Minister of Public Health and Excise (Madras Presidency)
- In office 4 December 1926 – 16 March 1928
- Premier: P. Subbarayan
- Governor: George Goschen, 2nd Viscount Goschen
- Preceded by: A. P. Patro
- Succeeded by: S. Muthiah Mudaliar

Personal details
- Born: 26 June 1879 Bellary, Madras Presidency
- Died: 8 July 1950 (aged 71)
- Party: Independent Party, Indian National Congress
- Alma mater: Madras Christian College, Madras Law College
- Occupation: legislator
- Profession: lawyer

= A. Ranganatha Mudaliar =

Indian politician and theosophist

Arcot Ranganatha Mudaliar (29 June 1879 - 8 July 1950) was an Indian politician and theosophist from Bellary.
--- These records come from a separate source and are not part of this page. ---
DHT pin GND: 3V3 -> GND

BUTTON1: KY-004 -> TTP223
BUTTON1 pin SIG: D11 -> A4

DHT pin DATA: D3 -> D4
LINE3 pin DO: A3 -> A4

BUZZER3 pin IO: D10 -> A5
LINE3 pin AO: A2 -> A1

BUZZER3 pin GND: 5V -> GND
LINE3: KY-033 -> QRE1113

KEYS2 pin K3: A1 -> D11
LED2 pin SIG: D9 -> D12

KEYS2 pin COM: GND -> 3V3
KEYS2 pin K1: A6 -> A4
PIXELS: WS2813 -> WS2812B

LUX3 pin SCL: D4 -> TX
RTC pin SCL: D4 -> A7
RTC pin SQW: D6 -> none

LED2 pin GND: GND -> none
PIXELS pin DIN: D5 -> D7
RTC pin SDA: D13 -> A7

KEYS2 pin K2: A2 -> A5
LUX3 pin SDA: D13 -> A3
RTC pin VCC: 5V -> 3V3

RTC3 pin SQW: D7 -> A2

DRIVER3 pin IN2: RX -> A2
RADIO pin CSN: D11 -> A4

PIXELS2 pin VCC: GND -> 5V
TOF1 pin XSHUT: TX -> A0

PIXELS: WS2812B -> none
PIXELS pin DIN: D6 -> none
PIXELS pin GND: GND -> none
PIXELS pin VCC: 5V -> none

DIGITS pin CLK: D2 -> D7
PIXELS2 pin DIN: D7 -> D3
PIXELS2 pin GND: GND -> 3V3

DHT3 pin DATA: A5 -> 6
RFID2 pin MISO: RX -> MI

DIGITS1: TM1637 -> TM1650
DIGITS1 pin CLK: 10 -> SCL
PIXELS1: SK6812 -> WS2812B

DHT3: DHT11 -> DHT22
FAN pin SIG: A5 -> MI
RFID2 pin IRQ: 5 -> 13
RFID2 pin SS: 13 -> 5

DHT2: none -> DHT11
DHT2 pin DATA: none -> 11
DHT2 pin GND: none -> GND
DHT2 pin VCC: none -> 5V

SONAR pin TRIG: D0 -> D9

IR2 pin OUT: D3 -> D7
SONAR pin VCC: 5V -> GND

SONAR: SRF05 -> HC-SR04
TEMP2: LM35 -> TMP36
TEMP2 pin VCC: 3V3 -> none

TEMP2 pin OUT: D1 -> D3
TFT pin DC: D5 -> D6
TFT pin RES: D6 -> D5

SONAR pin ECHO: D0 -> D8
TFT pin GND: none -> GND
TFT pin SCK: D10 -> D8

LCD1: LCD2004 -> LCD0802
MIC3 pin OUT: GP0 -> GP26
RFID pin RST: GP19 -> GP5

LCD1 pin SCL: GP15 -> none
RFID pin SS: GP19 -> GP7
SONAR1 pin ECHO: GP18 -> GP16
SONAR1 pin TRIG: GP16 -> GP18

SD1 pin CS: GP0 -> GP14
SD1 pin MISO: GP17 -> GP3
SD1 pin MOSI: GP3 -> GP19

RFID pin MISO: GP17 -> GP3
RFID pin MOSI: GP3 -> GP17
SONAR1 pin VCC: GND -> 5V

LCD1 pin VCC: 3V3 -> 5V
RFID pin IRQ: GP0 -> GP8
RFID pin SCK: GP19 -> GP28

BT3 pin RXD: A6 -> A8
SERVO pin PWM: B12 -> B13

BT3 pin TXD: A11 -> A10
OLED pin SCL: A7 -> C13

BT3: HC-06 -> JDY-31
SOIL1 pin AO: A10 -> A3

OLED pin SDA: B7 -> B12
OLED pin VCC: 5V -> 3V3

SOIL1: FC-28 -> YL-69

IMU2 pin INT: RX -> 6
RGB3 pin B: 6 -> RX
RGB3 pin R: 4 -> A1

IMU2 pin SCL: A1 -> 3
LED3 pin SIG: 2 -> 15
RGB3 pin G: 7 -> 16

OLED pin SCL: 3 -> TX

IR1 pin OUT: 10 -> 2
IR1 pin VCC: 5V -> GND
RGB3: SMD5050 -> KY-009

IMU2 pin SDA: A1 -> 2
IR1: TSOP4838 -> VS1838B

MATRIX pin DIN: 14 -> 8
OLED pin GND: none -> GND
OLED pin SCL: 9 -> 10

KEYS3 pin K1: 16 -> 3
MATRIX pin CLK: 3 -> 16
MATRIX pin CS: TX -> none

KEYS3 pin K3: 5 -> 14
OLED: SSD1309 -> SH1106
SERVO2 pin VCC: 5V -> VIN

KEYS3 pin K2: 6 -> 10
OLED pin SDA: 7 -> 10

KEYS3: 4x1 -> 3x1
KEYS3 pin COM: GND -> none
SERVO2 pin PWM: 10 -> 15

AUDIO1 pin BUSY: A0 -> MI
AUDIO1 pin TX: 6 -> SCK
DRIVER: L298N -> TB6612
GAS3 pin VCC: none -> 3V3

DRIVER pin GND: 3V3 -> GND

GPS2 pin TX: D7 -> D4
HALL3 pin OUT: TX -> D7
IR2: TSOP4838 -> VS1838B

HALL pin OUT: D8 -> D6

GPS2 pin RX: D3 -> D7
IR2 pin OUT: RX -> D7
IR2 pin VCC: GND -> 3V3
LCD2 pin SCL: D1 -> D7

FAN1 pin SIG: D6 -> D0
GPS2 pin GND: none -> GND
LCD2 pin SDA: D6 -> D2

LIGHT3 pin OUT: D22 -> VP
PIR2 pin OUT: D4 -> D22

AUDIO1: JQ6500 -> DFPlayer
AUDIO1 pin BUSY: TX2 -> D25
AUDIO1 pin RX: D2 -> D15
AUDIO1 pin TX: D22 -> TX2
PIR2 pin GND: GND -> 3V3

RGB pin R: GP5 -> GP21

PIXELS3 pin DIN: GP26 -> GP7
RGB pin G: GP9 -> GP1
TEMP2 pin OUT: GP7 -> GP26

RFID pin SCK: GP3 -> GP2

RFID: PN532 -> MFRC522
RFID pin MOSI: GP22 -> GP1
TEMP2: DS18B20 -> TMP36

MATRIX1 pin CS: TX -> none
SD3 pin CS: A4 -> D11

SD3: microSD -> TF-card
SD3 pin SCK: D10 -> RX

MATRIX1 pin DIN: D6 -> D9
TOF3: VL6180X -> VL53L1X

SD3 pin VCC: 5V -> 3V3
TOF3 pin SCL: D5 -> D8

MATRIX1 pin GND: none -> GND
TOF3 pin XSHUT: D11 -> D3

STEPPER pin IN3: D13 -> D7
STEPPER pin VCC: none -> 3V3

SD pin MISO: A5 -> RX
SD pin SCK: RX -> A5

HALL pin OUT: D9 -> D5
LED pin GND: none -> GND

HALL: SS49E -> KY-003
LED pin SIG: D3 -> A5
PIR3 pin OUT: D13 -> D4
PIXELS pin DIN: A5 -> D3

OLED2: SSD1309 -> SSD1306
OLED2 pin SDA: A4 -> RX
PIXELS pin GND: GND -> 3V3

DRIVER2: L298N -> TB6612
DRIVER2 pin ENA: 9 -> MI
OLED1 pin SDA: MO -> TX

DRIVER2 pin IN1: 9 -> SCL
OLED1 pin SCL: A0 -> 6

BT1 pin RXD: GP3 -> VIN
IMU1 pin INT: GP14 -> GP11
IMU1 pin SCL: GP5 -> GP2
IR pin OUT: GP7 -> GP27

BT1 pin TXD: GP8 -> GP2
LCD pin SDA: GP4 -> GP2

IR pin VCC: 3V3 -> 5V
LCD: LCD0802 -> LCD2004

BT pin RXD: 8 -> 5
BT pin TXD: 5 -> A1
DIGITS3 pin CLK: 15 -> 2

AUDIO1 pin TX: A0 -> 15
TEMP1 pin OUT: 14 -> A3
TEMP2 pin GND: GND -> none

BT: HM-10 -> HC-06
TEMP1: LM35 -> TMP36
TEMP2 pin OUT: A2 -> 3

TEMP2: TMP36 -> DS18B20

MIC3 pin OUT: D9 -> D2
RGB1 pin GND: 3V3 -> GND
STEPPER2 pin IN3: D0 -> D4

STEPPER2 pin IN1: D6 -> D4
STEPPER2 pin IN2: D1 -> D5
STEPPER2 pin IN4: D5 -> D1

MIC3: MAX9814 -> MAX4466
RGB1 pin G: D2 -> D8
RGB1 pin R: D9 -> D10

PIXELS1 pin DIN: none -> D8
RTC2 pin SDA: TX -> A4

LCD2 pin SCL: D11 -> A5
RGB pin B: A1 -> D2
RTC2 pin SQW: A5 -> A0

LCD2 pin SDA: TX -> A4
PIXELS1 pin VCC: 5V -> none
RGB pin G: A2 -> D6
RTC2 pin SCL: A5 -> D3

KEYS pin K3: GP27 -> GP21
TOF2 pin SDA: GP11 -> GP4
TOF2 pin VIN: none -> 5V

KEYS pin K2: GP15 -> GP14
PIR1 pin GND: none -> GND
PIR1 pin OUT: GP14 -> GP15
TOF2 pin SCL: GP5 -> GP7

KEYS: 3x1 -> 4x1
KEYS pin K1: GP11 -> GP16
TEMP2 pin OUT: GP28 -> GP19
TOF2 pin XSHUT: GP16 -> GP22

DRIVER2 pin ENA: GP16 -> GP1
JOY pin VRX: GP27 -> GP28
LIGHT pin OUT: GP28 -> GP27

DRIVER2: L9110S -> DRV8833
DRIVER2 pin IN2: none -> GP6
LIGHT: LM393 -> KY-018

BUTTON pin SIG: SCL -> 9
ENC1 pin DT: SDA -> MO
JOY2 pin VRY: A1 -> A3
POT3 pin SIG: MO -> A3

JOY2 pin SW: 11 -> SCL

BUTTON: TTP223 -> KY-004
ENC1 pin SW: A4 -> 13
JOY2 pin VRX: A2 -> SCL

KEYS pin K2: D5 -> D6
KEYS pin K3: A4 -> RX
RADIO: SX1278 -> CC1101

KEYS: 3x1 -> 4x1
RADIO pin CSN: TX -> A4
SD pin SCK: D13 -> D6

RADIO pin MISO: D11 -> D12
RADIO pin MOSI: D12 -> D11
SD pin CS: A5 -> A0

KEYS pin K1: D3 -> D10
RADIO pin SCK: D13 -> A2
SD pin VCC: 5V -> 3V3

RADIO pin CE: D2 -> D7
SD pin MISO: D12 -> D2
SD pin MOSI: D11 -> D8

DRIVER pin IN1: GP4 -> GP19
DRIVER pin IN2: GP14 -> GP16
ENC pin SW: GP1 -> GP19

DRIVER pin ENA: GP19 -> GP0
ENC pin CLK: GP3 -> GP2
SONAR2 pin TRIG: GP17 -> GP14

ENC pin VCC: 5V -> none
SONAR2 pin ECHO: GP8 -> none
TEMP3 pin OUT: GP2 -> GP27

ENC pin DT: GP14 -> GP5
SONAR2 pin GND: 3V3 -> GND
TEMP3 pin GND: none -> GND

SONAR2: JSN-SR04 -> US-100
He served as the Minister of Public Health and Excise for the Madras Presidency from 1926 to 1928.

== Early life ==
Ranganatha Mudaliar was born on 29 June 1879, in an Arcot Mudaliar family of Madras Presidency. Ranganatha Mudaliar had his schooling in Madras and graduated from Madras Christian College and Madras Law College. Mudaliar joined government service in 1901 and served as Deputy Collector of Bellary. Later, he was influenced by theosophy and became a follower of Annie Besant.

== Public life ==

Ranganatha Mudaliar established the Young Men's Indian Association in 1914 and constructed the Gokhale Hall in 1915. Mudaliar accompanied Besant to London in 1924 as a part of the National Convention delegation.

== Politics==

Ranganatha Mudaliar joined politics at the instance of the Raja of Panagal of the Justice Party. Ranganatha Mudaliar contested the Madras Legislative Council from Bellary and was elected to the assembly. Mudaliar served as the Minister of Public Health and Excise in the government of P. Subbarayan from 1926 to 1928, when he resigned protesting the arrival of the Simon Commission. Ranganatha Mudaliar was succeeded by S. Muthiah Mudaliar.

Following his resignation, Ranganatha Mudaliar joined the Indian National Congress and served as the first Commissioner of the Thirumala-Tirupathi devasthanam board from 1935 to 1939.